AUDIOVISUAL ARTIST & PERFORMER
SOFIA
STORM
Zen Futurism
BIOGRAPHY
Sofía Tormenta (Argentina) is an audiovisual artist, director and performer, based in Mexico since 2020. Her practice focuses on sound experimentation and the investigation of the relationships between body, matter and sound.
Through installations, performance art, and audiovisual pieces, he develops a language that combines the physical recording of gestures with the exploration of acoustic textures.
He works with industrial and natural materials such as metal, concrete, volcanic stones, sandpaper, hammers and glass, used to generate frictions, resonances and rhythmic structures.
His work understands sound as matter and process rather than as a musical result, exploring the tension between silence and noise, and between the mechanical and the organic.
He has collaborated with artists such as Isaac Soto and Leslie Garcia.
In 2024, she participated in the 20th edition of MUTEK.MX, where she presented the piece alongside Isaac Soto. Frictic, focused on the sound investigation of friction as a material and energetic phenomenon.
CONCEPTUAL FRAMEWORK
Sofía Tormenta's practice is part of a central shift in contemporary art: the artwork is not conceived as a closed object, but as an active condition of experience. Her pieces do not represent, illustrate, or narrate. They operate. They are activated in real time through the body, matter, sound, error, and the presence of the other.
The theoretical framework that underlies their practice is the relational aesthetics by Nicolas Bourriaud. In this paradigm, art is no longer defined by the autonomy of the object, but by its capacity to produce social interstices and shared experiences. Tormenta adopts an aesthetic of friction and resistance, where the bond emerges from insistent repetition and the contained violence of the gesture.
CONCEPTUAL GLOSSARY
A theoretical framework that conceives of art as the production of human relationships and shared situations rather than as autonomous objects.
A temporary space of experience that momentarily escapes the dominant logics of the market and utility.
Work understood as an active condition, ongoing process and open situation.
An aesthetic bond based on friction, error, and tension, not on harmony or consensus.
Body understood as an operational device that mediates between matter, sound, machine and environment.
Productive deviation that acts as a generative condition of perception, structure, and becoming.
Constructive mechanism that produces rhythm, wear, adjustment and transformation.
Live circuit where action modifies the system and the system responds to action.
Conception of sound as a physical and procedural phenomenon, not as a musical result.
A form of perception where sound is experienced physically, rather than intellectually.
Unstable configuration that emerges between opposite poles and never becomes definitively fixed.
External force field with which the work maintains a constant exchange.

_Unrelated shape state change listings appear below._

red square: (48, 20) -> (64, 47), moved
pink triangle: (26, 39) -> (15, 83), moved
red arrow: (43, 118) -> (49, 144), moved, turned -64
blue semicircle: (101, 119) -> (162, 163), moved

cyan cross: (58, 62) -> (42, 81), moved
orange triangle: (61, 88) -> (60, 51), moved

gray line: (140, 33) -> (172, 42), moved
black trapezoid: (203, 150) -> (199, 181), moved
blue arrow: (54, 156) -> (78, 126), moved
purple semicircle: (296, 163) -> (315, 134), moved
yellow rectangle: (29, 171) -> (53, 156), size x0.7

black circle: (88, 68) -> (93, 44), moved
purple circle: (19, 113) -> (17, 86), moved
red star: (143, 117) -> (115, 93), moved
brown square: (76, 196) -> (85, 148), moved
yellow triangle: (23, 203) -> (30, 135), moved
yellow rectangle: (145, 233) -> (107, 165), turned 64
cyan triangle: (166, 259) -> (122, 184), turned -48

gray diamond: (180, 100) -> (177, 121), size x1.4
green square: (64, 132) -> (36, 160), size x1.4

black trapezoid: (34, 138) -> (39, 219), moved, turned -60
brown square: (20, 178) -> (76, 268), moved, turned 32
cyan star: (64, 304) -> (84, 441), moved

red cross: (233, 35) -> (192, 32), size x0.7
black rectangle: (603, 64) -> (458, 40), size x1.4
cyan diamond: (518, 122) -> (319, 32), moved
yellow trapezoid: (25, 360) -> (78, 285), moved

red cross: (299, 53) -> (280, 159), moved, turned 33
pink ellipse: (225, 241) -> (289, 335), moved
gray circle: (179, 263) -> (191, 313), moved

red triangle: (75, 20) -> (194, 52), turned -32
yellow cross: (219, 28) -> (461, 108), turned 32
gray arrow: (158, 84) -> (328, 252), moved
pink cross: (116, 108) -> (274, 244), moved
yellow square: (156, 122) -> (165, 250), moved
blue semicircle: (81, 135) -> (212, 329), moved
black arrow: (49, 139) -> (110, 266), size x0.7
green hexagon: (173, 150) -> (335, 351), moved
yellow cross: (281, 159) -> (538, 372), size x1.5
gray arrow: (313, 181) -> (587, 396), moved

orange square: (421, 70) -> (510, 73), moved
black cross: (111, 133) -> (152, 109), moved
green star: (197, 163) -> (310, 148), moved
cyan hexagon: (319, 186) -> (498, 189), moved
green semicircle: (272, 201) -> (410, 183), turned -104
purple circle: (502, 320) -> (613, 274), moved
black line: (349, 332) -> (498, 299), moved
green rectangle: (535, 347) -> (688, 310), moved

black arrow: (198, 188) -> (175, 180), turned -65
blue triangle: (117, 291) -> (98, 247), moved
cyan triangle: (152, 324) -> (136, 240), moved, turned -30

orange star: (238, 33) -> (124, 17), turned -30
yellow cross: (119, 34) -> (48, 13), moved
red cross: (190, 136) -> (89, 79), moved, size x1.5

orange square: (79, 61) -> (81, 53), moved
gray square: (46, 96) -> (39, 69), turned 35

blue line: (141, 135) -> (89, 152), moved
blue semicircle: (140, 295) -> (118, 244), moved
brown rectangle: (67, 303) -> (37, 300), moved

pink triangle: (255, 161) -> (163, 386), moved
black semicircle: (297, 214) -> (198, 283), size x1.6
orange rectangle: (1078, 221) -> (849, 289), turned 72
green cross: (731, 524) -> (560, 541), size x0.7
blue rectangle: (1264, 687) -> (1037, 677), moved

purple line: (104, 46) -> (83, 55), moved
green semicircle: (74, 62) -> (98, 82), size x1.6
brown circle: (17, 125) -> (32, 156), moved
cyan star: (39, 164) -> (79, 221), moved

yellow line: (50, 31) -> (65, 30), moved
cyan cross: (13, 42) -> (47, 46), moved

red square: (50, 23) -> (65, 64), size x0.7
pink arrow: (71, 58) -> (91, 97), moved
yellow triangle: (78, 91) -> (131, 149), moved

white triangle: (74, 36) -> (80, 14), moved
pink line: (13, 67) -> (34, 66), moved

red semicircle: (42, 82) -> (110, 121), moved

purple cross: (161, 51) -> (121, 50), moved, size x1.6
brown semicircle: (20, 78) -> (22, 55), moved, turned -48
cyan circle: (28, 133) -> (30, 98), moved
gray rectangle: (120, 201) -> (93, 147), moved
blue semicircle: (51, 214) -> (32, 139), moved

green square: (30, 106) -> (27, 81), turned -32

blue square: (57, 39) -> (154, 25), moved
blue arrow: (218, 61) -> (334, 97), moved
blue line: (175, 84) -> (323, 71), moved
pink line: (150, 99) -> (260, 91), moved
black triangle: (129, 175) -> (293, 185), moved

Fundamental tension that structures the sound and perceptual experience.
Duality traversed by the body and matter in constant friction.
Conceptual synthesis between contemporary acceleration and conscious presence.
Continuous process of transformation without purpose or definitive form.
AVAILABLE WORKS
WORK RECORD
FURTHER READING
- Nicolas Bourriaud (1998). Relational aesthetics. Dijon: Les Presses du Réel.
- Nicolas Bourriaud (2002). Postproduction. New York: Lukas & Sternberg.
- Claire Bishop (2012). Artificial Hells. London: Verso.
- Rose Lee Goldberg (2011). Performance Art. London: Thames & Hudson.
- Maurice Merleau-Ponty (1962). Phenomenology of Perception. London: Routledge.
- Judith Butler (1993). Bodies That Matter. New York: Routledge.
- Gilles Deleuze (1968). Difference and repetition. Paris: Presses Universitaires de France.
- Gilles Deleuze (1962). Nietzsche and philosophy. Paris: Presses Universitaires de France.
- Gilles Deleuze & Félix Guattari (1980). A thousand plateaus. Paris: Editions de Minuit.
- Jacques Attali (1977). Noise. Paris: Presses Universitaires de France.
- Jonathan Sterne (ed.) (2012). The Sound Studies Reader. London: Routledge.
- Roland Barthes (1982). The Obvious and the Obtuse. Barcelona: Paidós.
- Jun'ichirō Tanizaki (1933). In Praise of Shadows. Tokyo: Le Promeneur.
- Robert M. Pirsig (1974). Zen and the Art of Motorcycle Maintenance.
- Giorgio Agamben (1990). The Coming Community. Madrid: Sexto Piso.
- Giorgio Agamben (1996). Means without end. Madrid: Sexto Piso.
- Giorgio Agamben (2002). The Open. Madrid: Sexto Piso.
- Giorgio Agamben (2006). What is a device? Madrid: Sexto Piso.
- Maurice Blanchot (1983). The Unconfessed Community. Paris: Les Éditions de Minuit.
- Jean-Luc Nancy (2000). Be singular plural. Paris: Galilée.